Free software is a place where MS isn't sneaking onto your system in the middle of the night to fix problems and create new ones. There's no DRM here. There's no such thing as AACS (aka worthless, system-bloating DRM) -- There's MacroVision in OS X Tiger and you'd better believe they're going to build kernel-mode DRM into Leopard for Blu-Ray disc playpack.
Why can't you mount the iPhone as a disc? Because Apple purposely disabled UMS mode on the phone and the USB PTP/MTP transfer of Music/Movies/Pictures to/from iTunes is encrypted with SSL...making USB sniffing difficult and therefore hard to hack it to mount as a disc.
That's what you live with when you're under the thumb. Restrictions.
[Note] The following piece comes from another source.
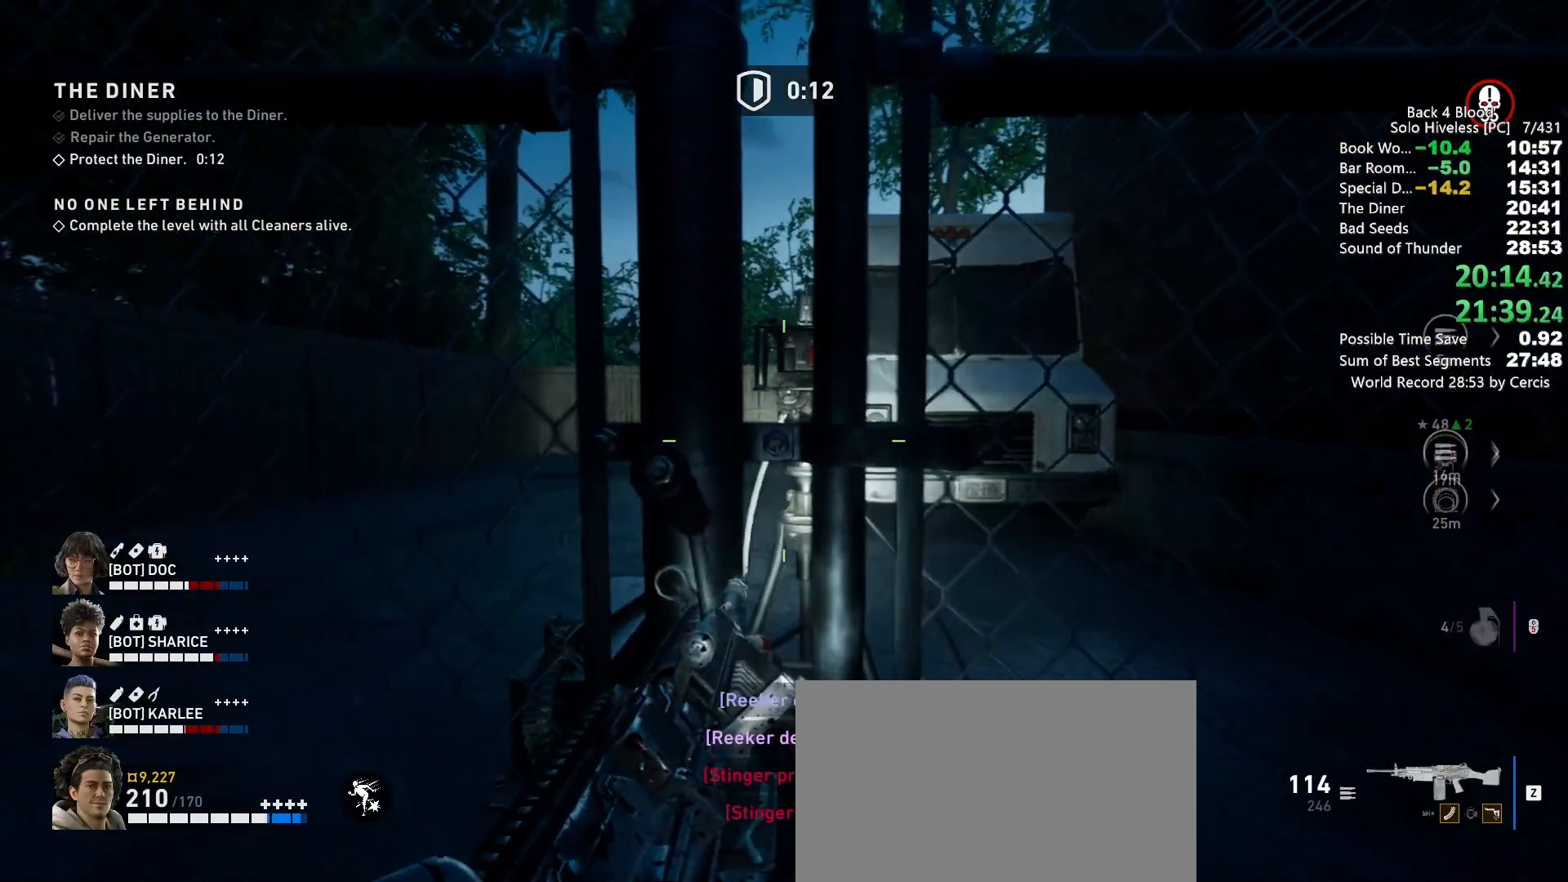
{"keys": ["c"], "mouse": [], "events": [[167, "e", "down"], [267, "c", "up"], [267, "e", "up"], [400, "c", "down"]]}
“Yes, they need my pity. They're like victims of domestic violence. They understand that something is wrong, but often refuse to leave the dangerous environment. It's usually not until a friend or some third-party observer takes notice of the situation, and begins the long process of intervention.”
This I-know-whats-best-for-everyone-and-they-are-just-too-deluded-or-stupid-to-see-it-themselves is the very definition of arrogance.
It’s also why Linux fanboys get my vote as being the most obnoxious ones out there. Mac fanboys may love their machines and prattle on and on about how great they are but Linux fanboys take it to a completely new level… as if it’s some moral crusade and that the future of civilization depends on everyone seeing the light and worshipping at the alter of complete, unfettered c-h-o-i-c-e.
absolutely right! The future of "c-h-o-i-c-e" depends on the ability to control the software that controls your life! It's not arrogant. It is absolutely a moral crusade. It's the same reason you might get out and campaign for the election of a democratic candidate (not the party, the philosophy) in order to defeat the possibility of a fascist totalitarian being elected. If it's arrogant to try to convince people *not* to vote for the Nazi, then I'm arrogant.
I think underneath all this, there should be another question concerning the anti-fanboy fanboy. These are people that with as much passion and irrationality seem to despise the very products that other fanboys venerate. I don't think either extreme is healthy.
Also in regards to people who would be more fanboy-ish if they got out more, that actually contradicts the very idea of what a fanboy is. A fanboy is someone who doesn't get out enough. They live shrouded in whatever their passion is and they rarely get out beyond their comfort zone.
Then again, even those who claim to step out of their comfort zone can hold onto passions so hard and fast that they cannot see the truth for what it is.
My final thoughts. No matter what your passion is, it takes all kinds.
Say something bad about open source and they'll crucify you.